### Working data

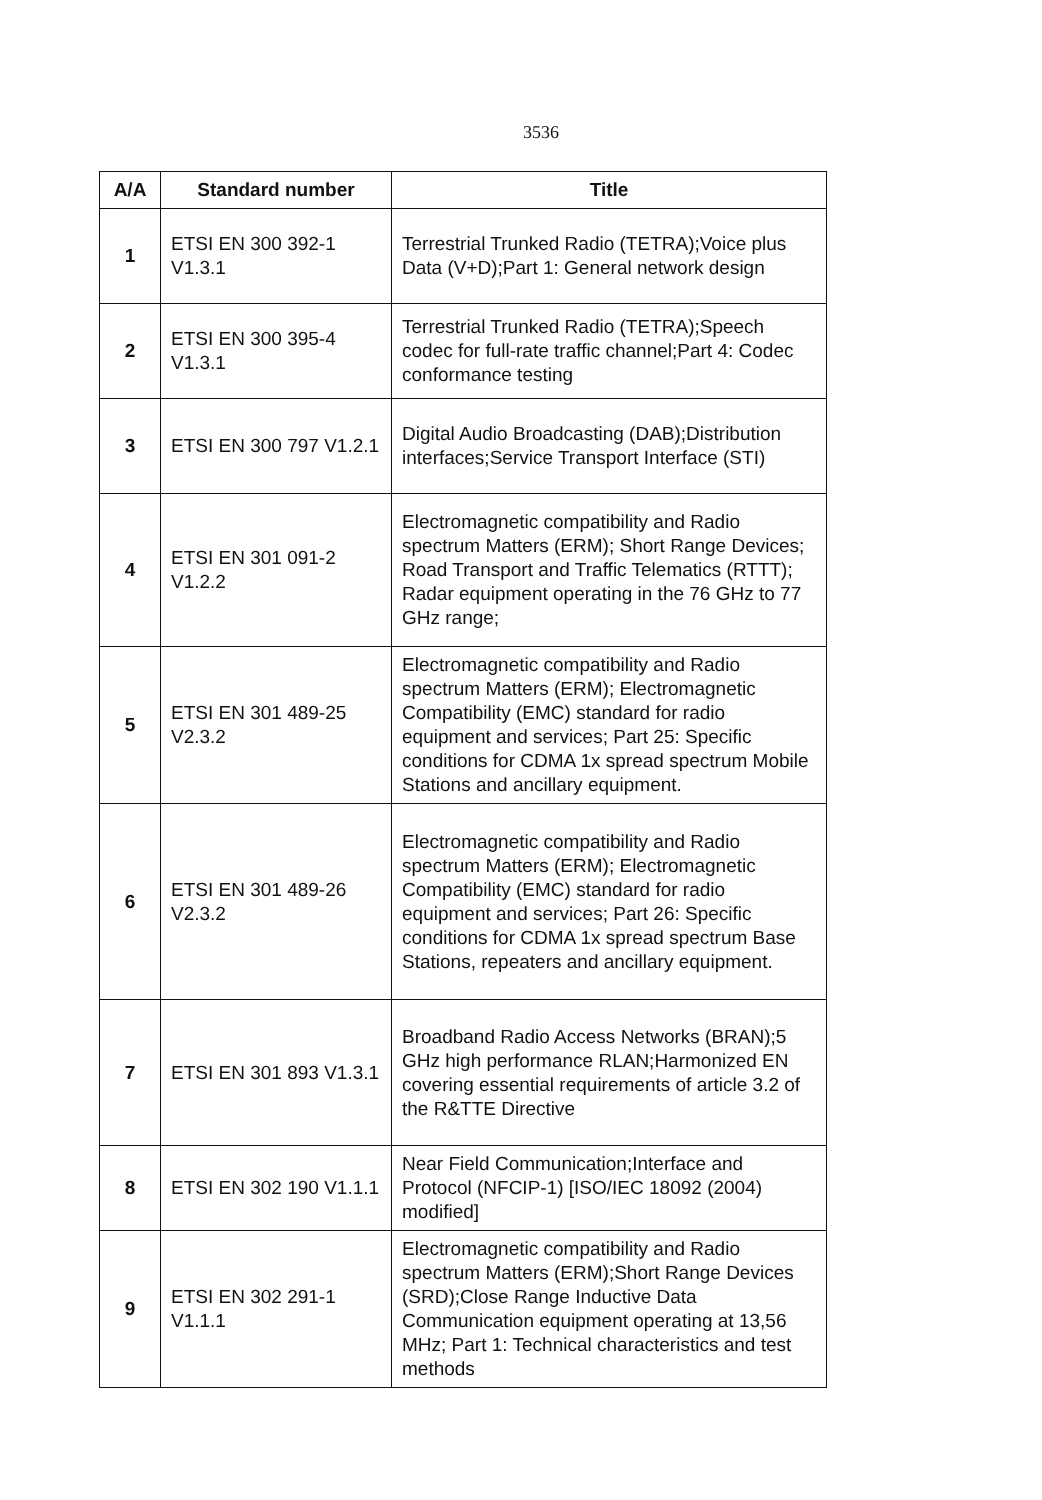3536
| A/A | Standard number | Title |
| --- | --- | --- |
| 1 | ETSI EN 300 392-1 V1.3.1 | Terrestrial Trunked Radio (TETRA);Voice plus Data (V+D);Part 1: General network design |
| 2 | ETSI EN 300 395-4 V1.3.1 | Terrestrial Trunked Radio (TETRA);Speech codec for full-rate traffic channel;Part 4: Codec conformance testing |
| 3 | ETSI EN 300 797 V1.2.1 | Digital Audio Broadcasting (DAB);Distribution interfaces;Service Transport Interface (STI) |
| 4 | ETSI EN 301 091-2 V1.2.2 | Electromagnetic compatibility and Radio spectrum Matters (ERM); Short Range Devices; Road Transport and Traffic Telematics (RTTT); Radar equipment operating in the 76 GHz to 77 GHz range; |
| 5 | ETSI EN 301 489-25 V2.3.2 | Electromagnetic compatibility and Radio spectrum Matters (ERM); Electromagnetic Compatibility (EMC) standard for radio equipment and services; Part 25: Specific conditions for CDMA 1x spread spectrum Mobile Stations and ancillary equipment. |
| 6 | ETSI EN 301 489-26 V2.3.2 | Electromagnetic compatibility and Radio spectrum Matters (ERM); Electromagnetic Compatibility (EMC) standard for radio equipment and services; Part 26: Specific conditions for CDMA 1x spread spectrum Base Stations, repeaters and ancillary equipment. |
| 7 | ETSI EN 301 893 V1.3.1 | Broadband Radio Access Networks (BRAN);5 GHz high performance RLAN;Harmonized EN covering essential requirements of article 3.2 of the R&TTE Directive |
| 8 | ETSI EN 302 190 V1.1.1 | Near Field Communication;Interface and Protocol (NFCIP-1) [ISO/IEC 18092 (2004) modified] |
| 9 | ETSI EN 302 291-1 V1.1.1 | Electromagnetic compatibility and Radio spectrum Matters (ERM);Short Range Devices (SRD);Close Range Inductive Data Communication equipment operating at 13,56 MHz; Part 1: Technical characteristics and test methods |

######
### Working data

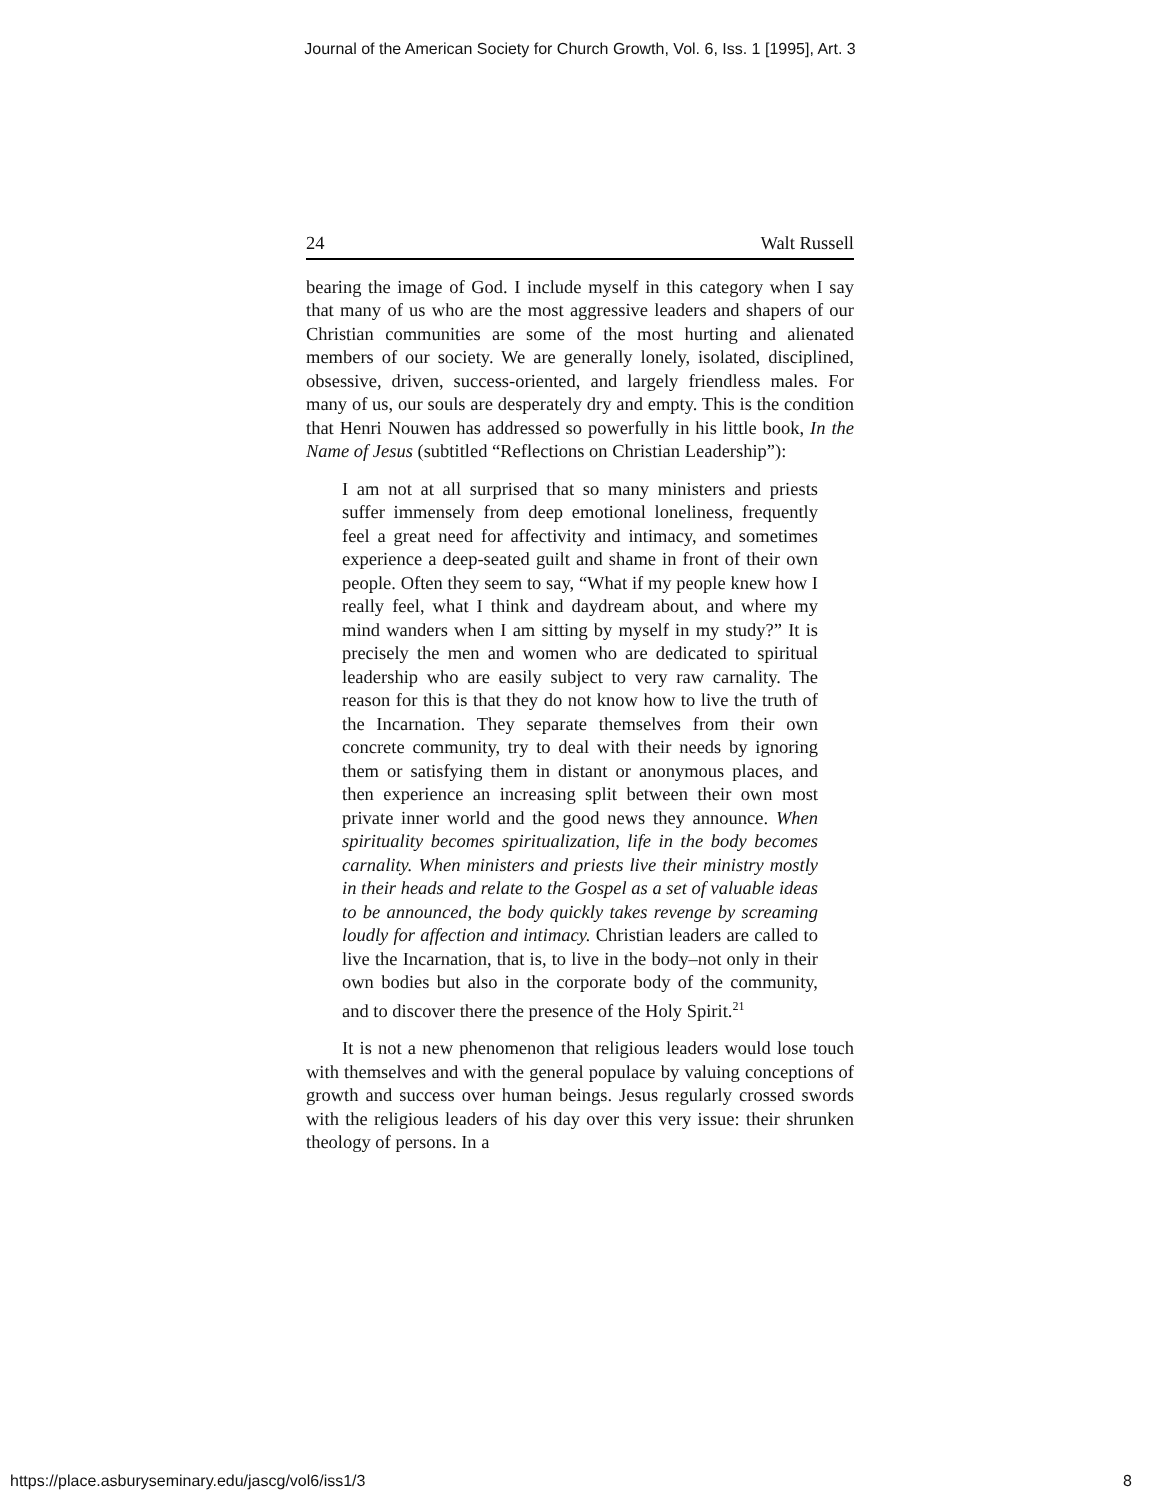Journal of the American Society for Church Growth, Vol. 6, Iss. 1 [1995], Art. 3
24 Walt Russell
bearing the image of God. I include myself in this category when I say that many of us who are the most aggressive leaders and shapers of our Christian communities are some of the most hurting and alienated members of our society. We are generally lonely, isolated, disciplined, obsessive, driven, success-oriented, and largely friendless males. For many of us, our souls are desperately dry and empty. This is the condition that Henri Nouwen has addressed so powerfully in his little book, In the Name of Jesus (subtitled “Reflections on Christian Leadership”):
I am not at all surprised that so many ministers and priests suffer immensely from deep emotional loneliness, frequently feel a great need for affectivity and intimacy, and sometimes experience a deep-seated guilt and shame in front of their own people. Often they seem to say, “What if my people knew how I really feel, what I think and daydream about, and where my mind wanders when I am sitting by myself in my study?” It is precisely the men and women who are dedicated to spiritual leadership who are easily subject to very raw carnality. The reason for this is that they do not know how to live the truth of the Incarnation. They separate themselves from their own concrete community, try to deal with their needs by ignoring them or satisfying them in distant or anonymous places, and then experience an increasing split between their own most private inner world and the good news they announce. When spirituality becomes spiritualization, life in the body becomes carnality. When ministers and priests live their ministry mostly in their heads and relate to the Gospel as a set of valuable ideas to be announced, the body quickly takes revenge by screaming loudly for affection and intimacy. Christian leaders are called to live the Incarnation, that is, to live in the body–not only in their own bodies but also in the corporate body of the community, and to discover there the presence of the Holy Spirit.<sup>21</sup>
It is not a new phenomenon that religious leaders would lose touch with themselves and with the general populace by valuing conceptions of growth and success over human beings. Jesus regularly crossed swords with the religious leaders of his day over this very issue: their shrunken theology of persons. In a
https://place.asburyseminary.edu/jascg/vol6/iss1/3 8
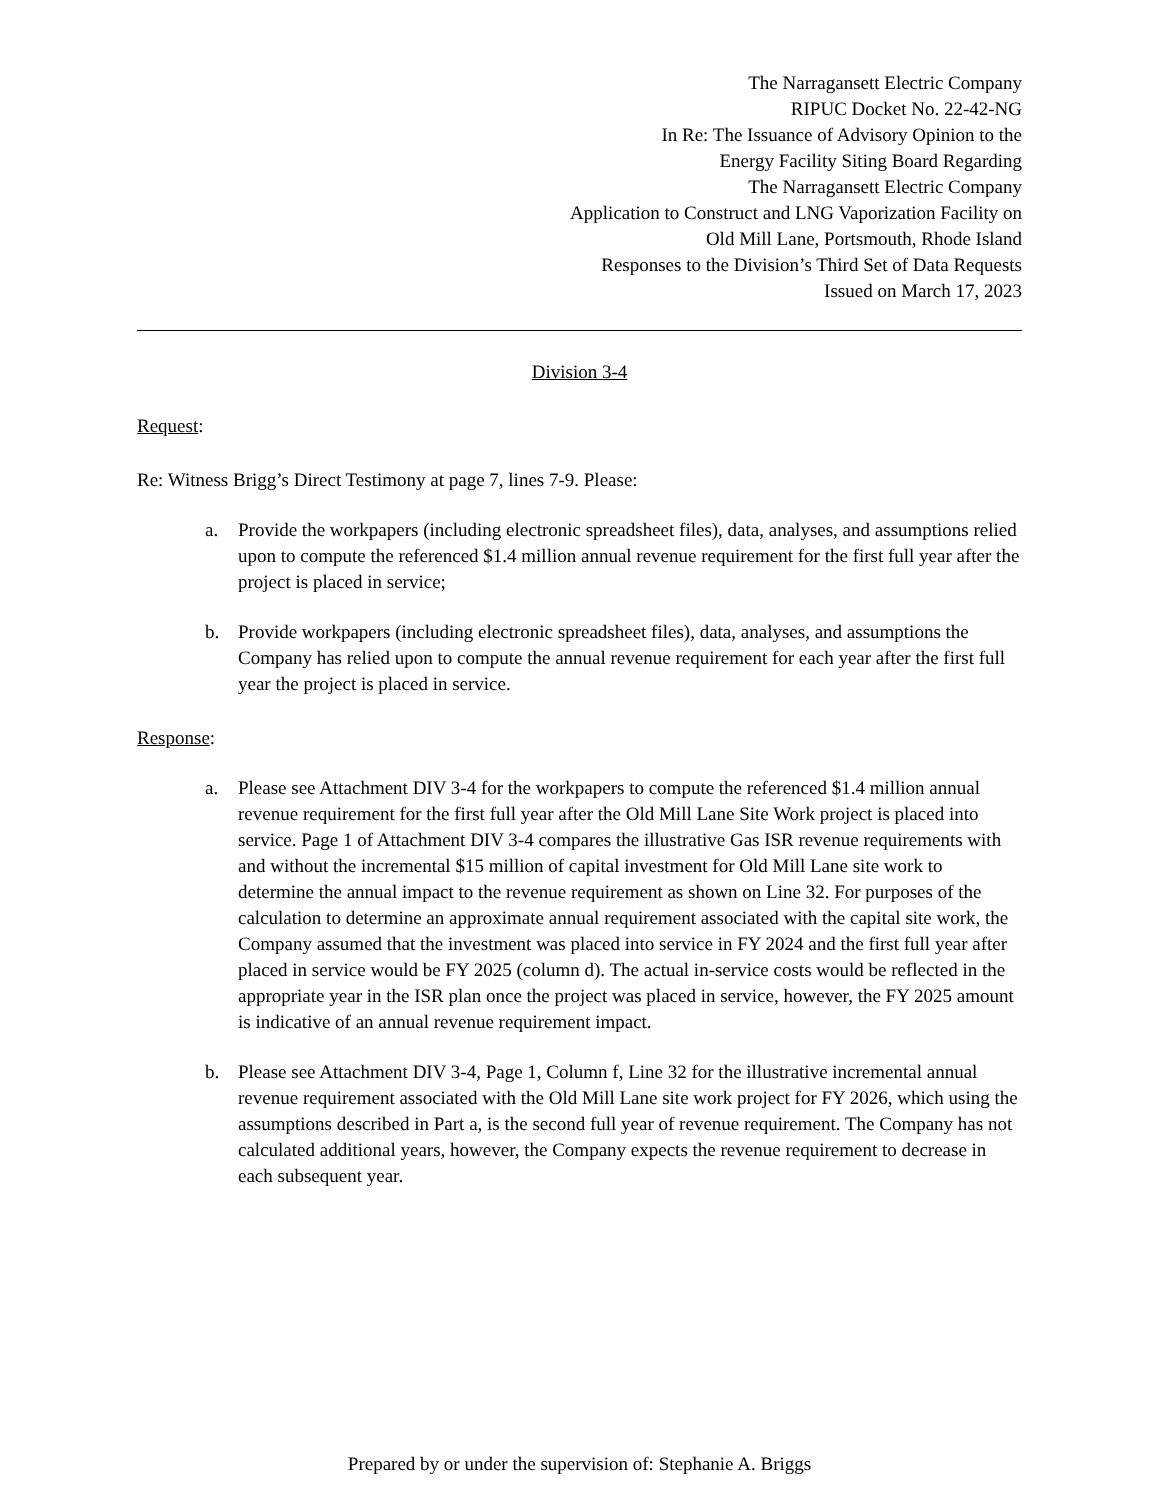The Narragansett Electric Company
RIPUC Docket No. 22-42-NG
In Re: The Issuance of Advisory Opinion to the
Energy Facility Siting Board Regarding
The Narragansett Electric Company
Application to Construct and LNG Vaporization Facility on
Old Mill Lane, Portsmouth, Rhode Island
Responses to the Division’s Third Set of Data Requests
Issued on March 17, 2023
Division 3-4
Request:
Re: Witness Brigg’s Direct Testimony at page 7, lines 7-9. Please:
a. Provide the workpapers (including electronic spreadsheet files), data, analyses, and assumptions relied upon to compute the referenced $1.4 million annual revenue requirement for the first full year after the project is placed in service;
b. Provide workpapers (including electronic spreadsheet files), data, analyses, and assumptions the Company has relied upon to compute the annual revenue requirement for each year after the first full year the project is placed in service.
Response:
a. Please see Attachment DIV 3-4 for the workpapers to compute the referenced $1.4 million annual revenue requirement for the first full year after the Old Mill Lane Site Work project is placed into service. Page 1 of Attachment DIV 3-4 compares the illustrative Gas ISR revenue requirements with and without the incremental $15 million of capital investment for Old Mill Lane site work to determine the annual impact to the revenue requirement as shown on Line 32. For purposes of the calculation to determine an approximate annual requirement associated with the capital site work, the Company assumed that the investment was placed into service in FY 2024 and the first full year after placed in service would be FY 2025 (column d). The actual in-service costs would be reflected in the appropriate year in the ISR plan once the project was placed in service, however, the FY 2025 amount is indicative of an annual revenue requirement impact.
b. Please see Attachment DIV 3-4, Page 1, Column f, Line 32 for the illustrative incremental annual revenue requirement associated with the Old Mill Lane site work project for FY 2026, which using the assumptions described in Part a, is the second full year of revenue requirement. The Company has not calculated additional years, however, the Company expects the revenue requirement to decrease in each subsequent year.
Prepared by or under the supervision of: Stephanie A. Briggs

######

State how many lines in the entries hold "operating", please, with no other words.

→ The answer: 2